Reading passage:
•••••
Patients could face treatment via webcam in ‘virtual wards’

Land shortage could force medics to share desks and
consulting rooms

HEALTH chiefs are considering treating patients over webcams in “virtual wards” as part of a space-saving plan to make room for a batch of super-sized surgeries.

The polyclinics – bringing GPs and hospital out-patient services under one roof – are expected to care for 50,000 patients.
But with affordable land at a premium, the Westminster Primary Care Trust is struggling to secure space to build them and is planning a major squeeze on its existing assets.
In a recent report to the trust’s board acting director of service development Karen Broughton said: “Due to a lack of affordable land in London, and Westminster in particular, the trust is exploring how existing premises can be used more efficiently, commonly known a ‘sweating the assets’.”
She said the measures would include “hot-desking” – where medical staff share desks and consulting rooms – employing non-medical professionals like opticians and pharmacists to make clinical diagnoses and virtual wards, where patients are treated by medics via webcam over the internet.
The British Medical Association this week launched a petition collecting signatures across the country calling for the government to halt its use of the private sector in running the National Health Service and for greater clarity over polyclinics.
Connaught Square practice partner Dr Ruth O’Hare, chairwoman of Westminster Local Medical Committees, representing Westminster’s medical staff, said: “We have had lots and lots of patients coming in and asking how they can join the campaign.
“We have collected signatures and many said they had written to their MP. I think continuity of care is the most important thing for patients.”
•••••
Data excerpts:

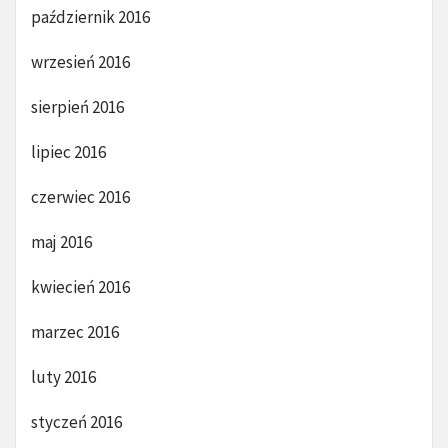
październik 2016
wrzesień 2016
sierpień 2016
lipiec 2016
czerwiec 2016
maj 2016
kwiecień 2016
marzec 2016
luty 2016
styczeń 2016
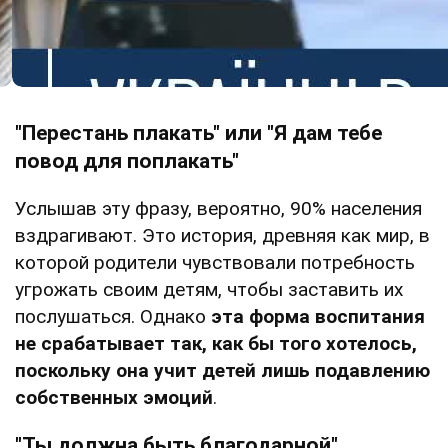
"Перестань плакать" или "Я дам тебе
повод для поплакать"
Услышав эту фразу, вероятно, 90% населения
вздрагивают. Это история, древняя как мир, в
которой родители чувствовали потребность
угрожать своим детям, чтобы заставить их
послушаться. Однако
эта форма воспитания
не срабатывает так, как бы того хотелось,
поскольку она учит детей лишь подавлению
собственных эмоций
.
"Ты должна быть благодарной"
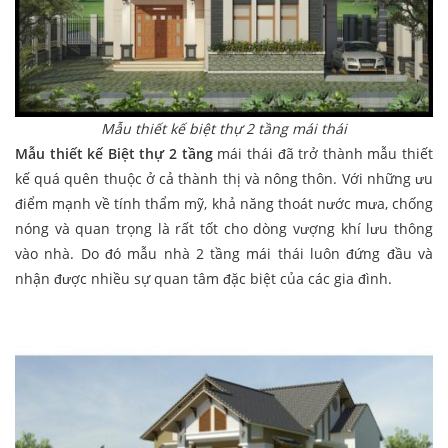
Mẫu thiết kế biệt thự 2 tầng mái thái
Mẫu thiết kế Biệt thự 2 tầng
mái thái đã trở thành mẫu thiết
kế quá quên thuộc ở cả thành thị và nông thôn. Với những ưu
điểm mạnh về tính thẩm mỹ, khả năng thoát nước mưa, chống
nóng và quan trọng là rất tốt cho dòng vượng khí lưu thông
vào nhà. Do đó mẫu nhà 2 tầng mái thái luôn đứng đầu và
nhận được nhiều sự quan tâm đặc biệt của các gia đình.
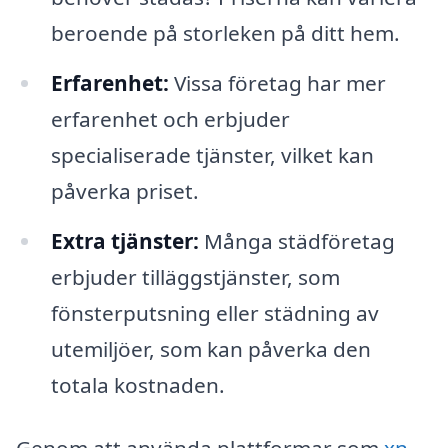
beroende på storleken på ditt hem.
Erfarenhet:
Vissa företag har mer
erfarenhet och erbjuder
specialiserade tjänster, vilket kan
påverka priset.
Extra tjänster:
Många städföretag
erbjuder tilläggstjänster, som
fönsterputsning eller städning av
utemiljöer, som kan påverka den
totala kostnaden.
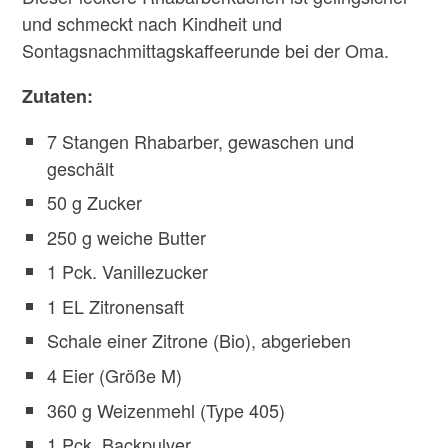
und schmeckt nach Kindheit und
Sontagsnachmittagskaffeerunde bei der Oma.
Zutaten:
7 Stangen Rhabarber, gewaschen und
geschält
50 g Zucker
250 g weiche Butter
1 Pck. Vanillezucker
1 EL Zitronensaft
Schale einer Zitrone (Bio), abgerieben
4 Eier (Größe M)
360 g Weizenmehl (Type 405)
1 Pck. Backpulver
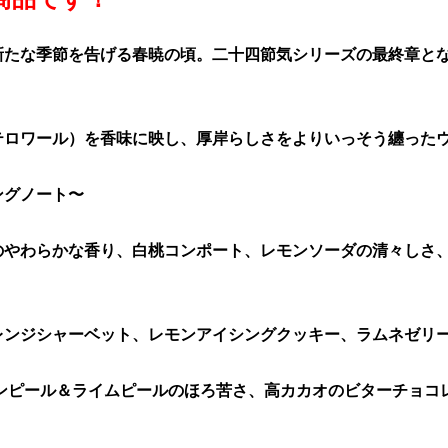
新たな季節を告げる春暁の頃。二十四節気シリーズの最終章と
。
テロワール）を香味に映し、厚岸らしさをよりいっそう纏った
ングノート〜
のやわらかな香り、白桃コンポート、レモンソーダの清々しさ
レンジシャーベット、レモンアイシングクッキー、ラムネゼリ
モンピール＆ライムピールのほろ苦さ、高カカオのビターチョコ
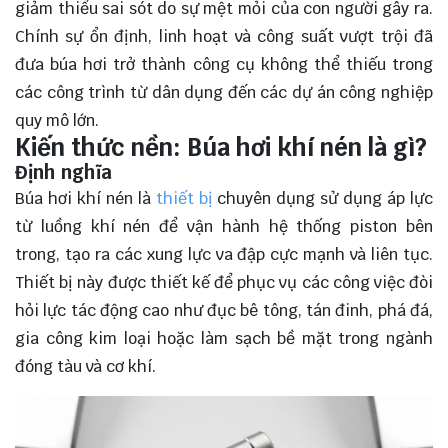
giảm thiểu sai sót do sự mệt mỏi của con người gây ra.
Chính sự ổn định, linh hoạt và công suất vượt trội đã
đưa búa hơi trở thành công cụ không thể thiếu trong
các công trình từ dân dụng đến các dự án công nghiệp
quy mô lớn.
Kiến thức nền: Búa hơi khí nén là gì?
Định nghĩa
Búa hơi khí nén là
thiết bị
chuyên dụng sử dụng áp lực
từ luồng khí nén để vận hành hệ thống piston bên
trong, tạo ra các xung lực va đập cực mạnh và liên tục.
Thiết bị này được thiết kế để phục vụ các công việc đòi
hỏi lực tác động cao như đục bê tông, tán đinh, phá đá,
gia công kim loại hoặc làm sạch bề mặt trong ngành
đóng tàu và cơ khí.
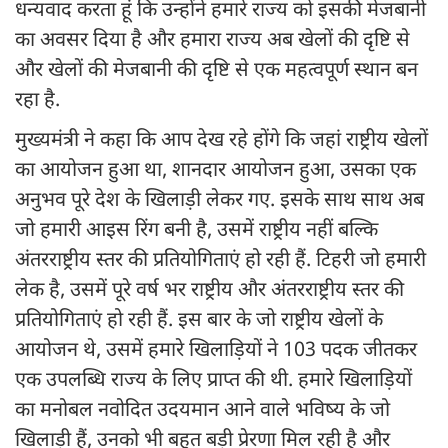
धन्यवाद करता हूं कि उन्होंने हमारे राज्य को इसकी मेजबानी
का अवसर दिया है और हमारा राज्य अब खेलों की दृष्टि से
और खेलों की मेजबानी की दृष्टि से एक महत्वपूर्ण स्थान बन
रहा है.
मुख्यमंत्री ने कहा कि आप देख रहे होंगे कि जहां राष्ट्रीय खेलों
का आयोजन हुआ था, शानदार आयोजन हुआ, उसका एक
अनुभव पूरे देश के खिलाड़ी लेकर गए. इसके साथ साथ अब
जो हमारी आइस रिंग बनी है, उसमें राष्ट्रीय नहीं बल्कि
अंतरराष्ट्रीय स्तर की प्रतियोगिताएं हो रही हैं. टिहरी जो हमारी
लेक है, उसमें पूरे वर्ष भर राष्ट्रीय और अंतरराष्ट्रीय स्तर की
प्रतियोगिताएं हो रही हैं. इस बार के जो राष्ट्रीय खेलों के
आयोजन थे, उसमें हमारे खिलाड़ियों ने 103 पदक जीतकर
एक उपलब्धि राज्य के लिए प्राप्त की थी. हमारे खिलाड़ियों
का मनोबल नवोदित उदयमान आने वाले भविष्य के जो
खिलाड़ी हैं, उनको भी बहुत बड़ी प्रेरणा मिल रही है और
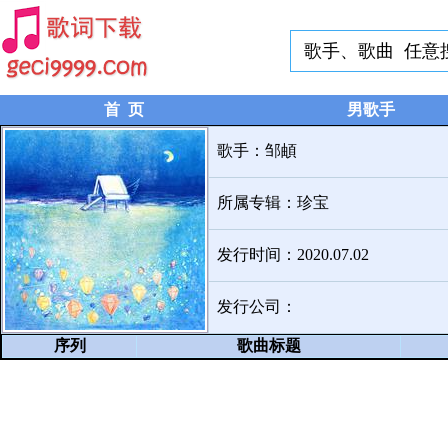
首 页
男歌手
歌手：
邹頔
所属专辑：
珍宝
发行时间：2020.07.02
发行公司：
序列
歌曲标题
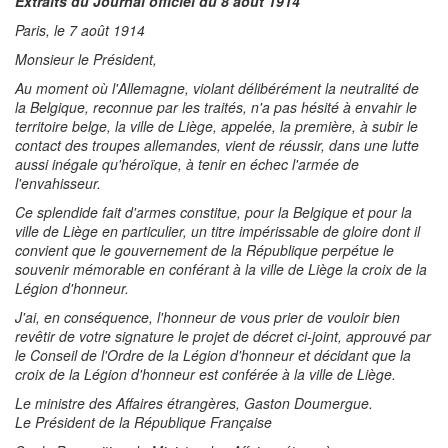
Extraits du Journal officiel du 8 août 1914
Paris, le 7 août 1914
Monsieur le Président,
Au moment où l'Allemagne, violant délibérément la neutralité de
la Belgique, reconnue par les traités, n'a pas hésité à envahir le
territoire belge, la ville de Liège, appelée, la première, à subir le
contact des troupes allemandes, vient de réussir, dans une lutte
aussi inégale qu'héroïque, à tenir en échec l'armée de
l'envahisseur.
Ce splendide fait d'armes constitue, pour la Belgique et pour la
ville de Liège en particulier, un titre impérissable de gloire dont il
convient que le gouvernement de la République perpétue le
souvenir mémorable en conférant à la ville de Liège la croix de la
Légion d'honneur.
J'ai, en conséquence, l'honneur de vous prier de vouloir bien
revêtir de votre signature le projet de décret ci-joint, approuvé par
le Conseil de l'Ordre de la Légion d'honneur et décidant que la
croix de la Légion d'honneur est conférée à la ville de Liège.
Le ministre des Affaires étrangères, Gaston Doumergue.
Le Président de la République Française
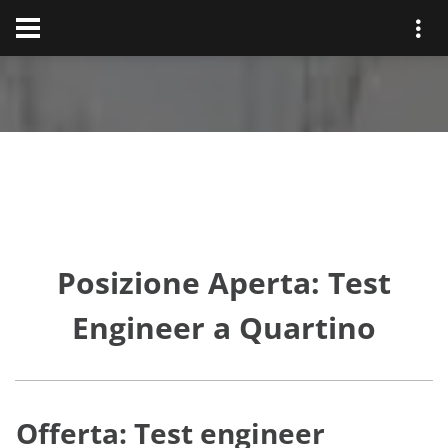
Posizione Aperta: Test
Engineer a Quartino
Offerta: Test engineer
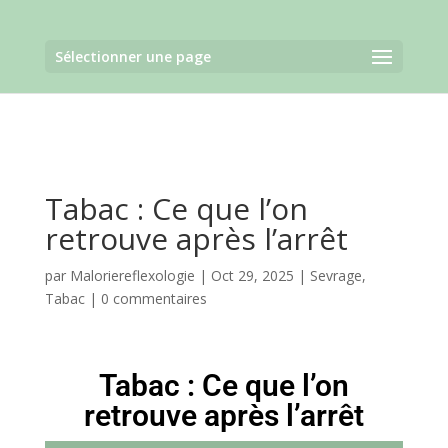
Sélectionner une page
Tabac : Ce que l’on
retrouve après l’arrêt
par
Maloriereflexologie
|
Oct 29, 2025
|
Sevrage
,
Tabac
|
0 commentaires
Tabac : Ce que l’on
retrouve après l’arrêt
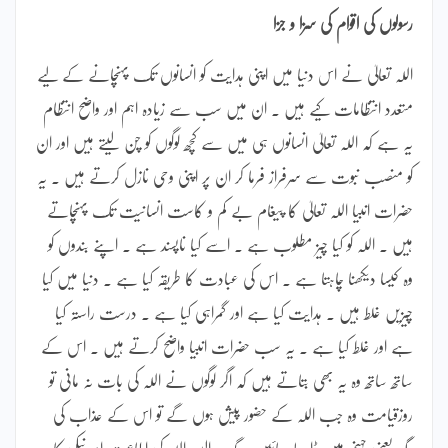
رسولوں کی اقوام کی سزا و جزا
اللہ تعالیٰ نے اس دنیا میں اپنی ہدایت کو انسانوں تک پہنچانے کے لیے
متعدد انتظامات کیے ہیں ۔ ان میں سب سے زیادہ اہم اور واضح انتظام
یہ ہے کہ اللہ تعالیٰ انسانوں ہی میں سے کچھ لوگوں کو چن لیتے ہیں اور ان
کو منصب نبوت سے سرفراز فرما کر ان پر اپنی وحی نازل کرتے ہیں ۔ یہ
حضرات انبیا اللہ تعالیٰ کا پیغام بے کم و کاست انسانیت تک پہنچاتے
ہیں ۔ اللہ کو کیا چیز مطلوب ہے ۔ اسے کیا ناپسند ہے ۔ اپنے بندوں کو
وہ کیسا دیکھنا چاہتا ہے ۔ اس کی عبادت کا طریقہ کیا ہے ۔ دنیا میں کیا
چیزیں غلط ہیں ۔ ہدایت کیا ہے اور گمراہی کیا ہے ۔ درست راستہ کیا
ہے اور غلط کیا ہے ۔ یہ سب حضرات انبیا واضح کرتے ہیں ۔ اس کے
ساتھ ساتھ وہ یہ بھی بتاتے ہیں کہ اگر لوگوں نے اللہ کی بات نہ مانی تو
روزقیامت وہ جب اللہ کے حضور پیش ہوں گے تو اس کے عذاب کی
جگہ یعنی جہنم میں ڈالے جائیں گے ۔ البتہ اللہ کی اطاعت اور نیکی کا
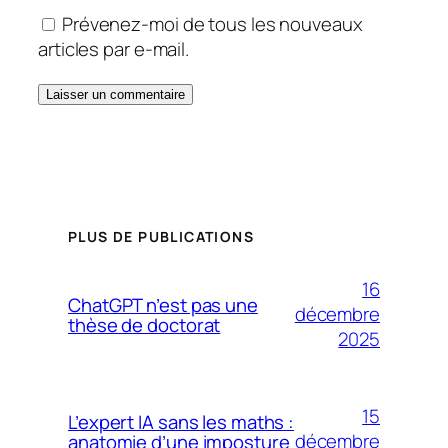
Prévenez-moi de tous les nouveaux
articles par e-mail.
PLUS DE PUBLICATIONS
16
ChatGPT n’est pas une
décembre
thèse de doctorat
2025
15
L’expert IA sans les maths :
décembre
anatomie d’une imposture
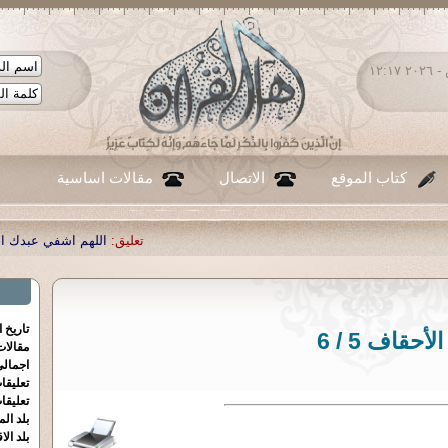
الجمعة ٠٧ - أغسطس - ٢٠٢٦ ١٢:١٧
كتاب الموقع
الاتصال
مقالات اساسية
تعليق:
اللهم اشفي عبدك احمد صبحي منصور
|
تاريخ 
الأحقاف 5 / 6
مقالا
اجمالي
تعليقا
تعليقا
بلد الم
بلد الا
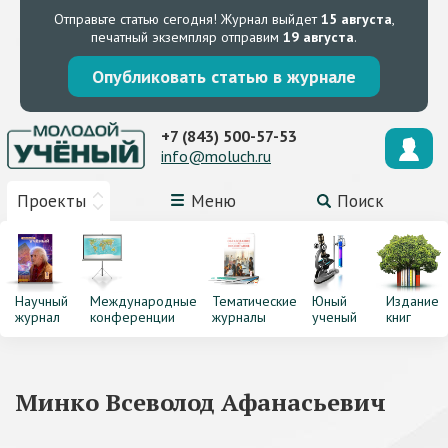
Отправьте статью сегодня!
Журнал выйдет
15 августа
,
печатный экземпляр отправим
19 августа
.
Опубликовать статью в журнале
+7 (843) 500-57-53
info@moluch.ru
Проекты
Меню
Поиск
Научный
Международные
Тематические
Юный
Издание
журнал
конференции
журналы
ученый
книг
Минко Всеволод Афанасьевич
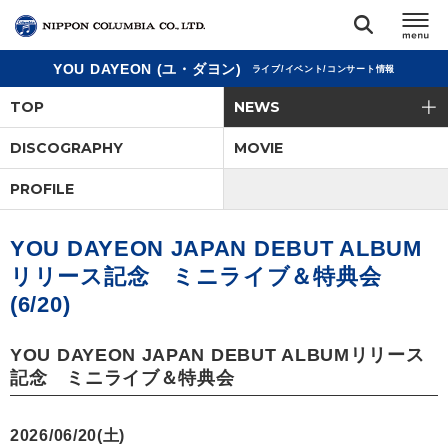
YOU DAYEON (ユ・ダヨン)
ライブ/イベント/コンサート情報
TOP
TOP
NEWS
リリース
DISCOGRAPHY
MOVIE
閉じる
PROFILE
アーティスト
YOU DAYEON JAPAN DEBUT ALBUM
ジャンル
リリース記念 ミニライブ＆特典会
(6/20)
ランキング
YOU DAYEON JAPAN DEBUT ALBUMリリース
オーディション
記念 ミニライブ＆特典会
直営ショップ
2026/06/20(土)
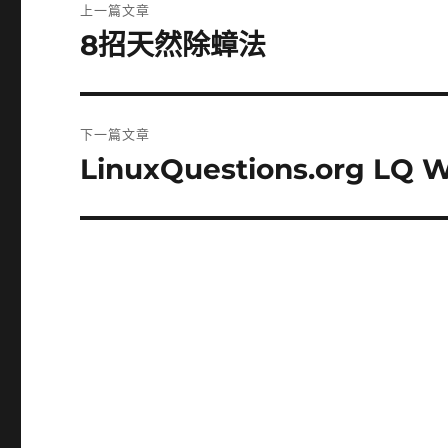
上一篇文章
章
8招天然除蟑法
上
一
導
篇
覽
文
下一篇文章
章:
LinuxQuestions.org LQ 
下
一
篇
文
章:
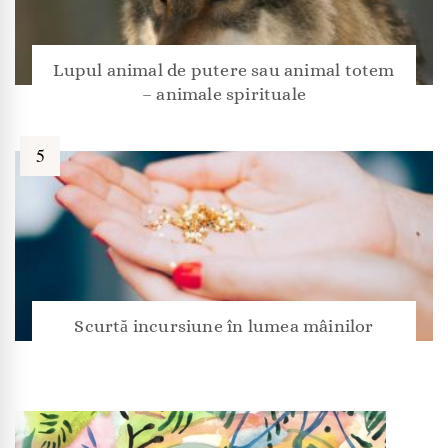
Lupul animal de putere sau animal totem
– animale spirituale
Scurtă incursiune în lumea mâinilor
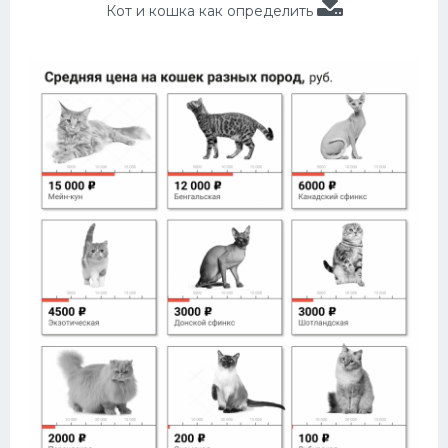
Кот и кошка как определить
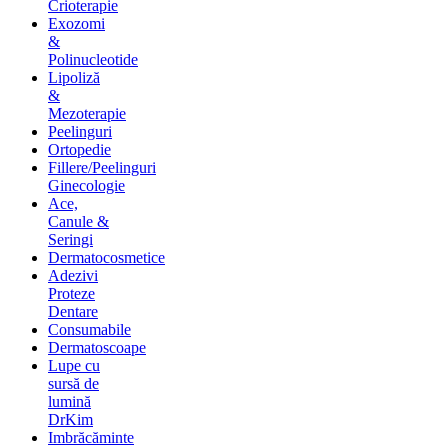
Crioterapie
Exozomi
&
Polinucleotide
Lipoliză
&
Mezoterapie
Peelinguri
Ortopedie
Fillere/Peelinguri
Ginecologie
Ace,
Canule &
Seringi
Dermatocosmetice
Adezivi
Proteze
Dentare
Consumabile
Dermatoscoape
Lupe cu
sursă de
lumină
DrKim
Imbrăcăminte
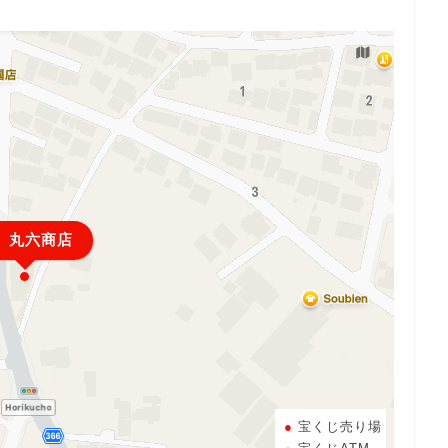
）丸六商店
宝くじ売り場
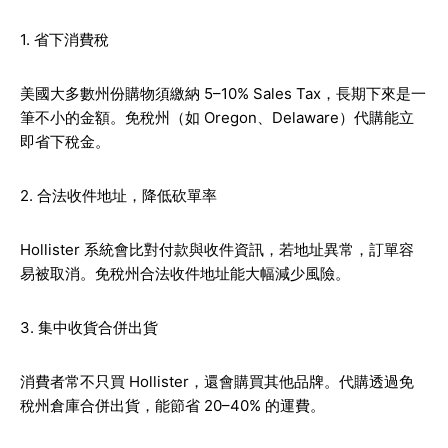
1. 省下消費稅
美國大多數州份購物須繳納 5–10% Sales Tax，長期下來是一
筆不小的金額。免稅州（如 Oregon、Delaware）代購能立
即省下稅金。
2. 合法收件地址，降低砍單率
Hollister 系統會比對付款與收件資訊，若地址異常，訂單容
易被取消。免稅州合法收件地址能大幅減少風險。
3. 集中收貨合併出貨
消費者常不只買 Hollister，還會購買其他品牌。代購透過免
稅州倉庫合併出貨，能節省 20–40% 的運費。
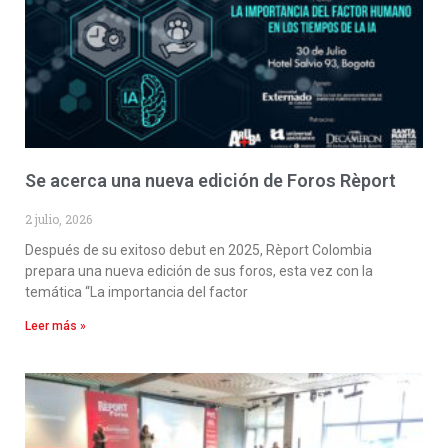
Se acerca una nueva edición de Foros Rèport
2 julio, 2026
Después de su exitoso debut en 2025, Rèport Colombia
prepara una nueva edición de sus foros, esta vez con la
temática “La importancia del factor
Leer más »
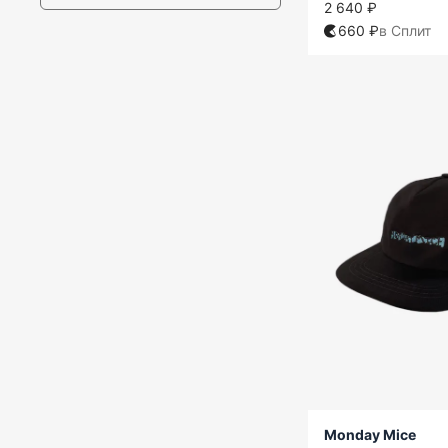
2 640 ₽
660 ₽
в Сплит
Monday Mice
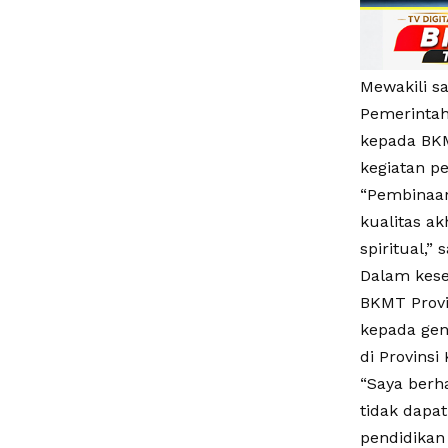
Mewakili s
Pemerintah
kepada BKM
kegiatan pe
“Pembinaan
kualitas a
spiritual,”
Dalam kes
BKMT Provi
kepada gen
di Provinsi 
“Saya berha
tidak dapa
pendidikan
•••••
Task set:
- 1) Can you turn the paragraph of the article on virtual wards that begins "She said the measures would include" into a short list that keeps its main facts?
- 2) Answer these questions from the article on virtual wards:
(a) How many patients are the polyclinics expected to care for?
(b) What post does Karen Broughton hold?
(c) What does the British Medical Association's petition call for?
The data can be set aside; nothing here depends on it.

Solutions to each task:
- 1)
Measures Karen Broughton said the trust would use:
- Hot-desking, where medical staff share desks and consulting rooms
- Non-medical professionals such as opticians and pharmacists making clinical diagnoses
- Virtual wards, where medics treat patients via webcam over the internet

- 2)
(a) 50,000 patients.
(b) Acting director of service development at the Westminster Primary Care Trust.
(c) It calls for the government to halt its use of the private sector in running the National Health Service and for greater clarity over polyclinics.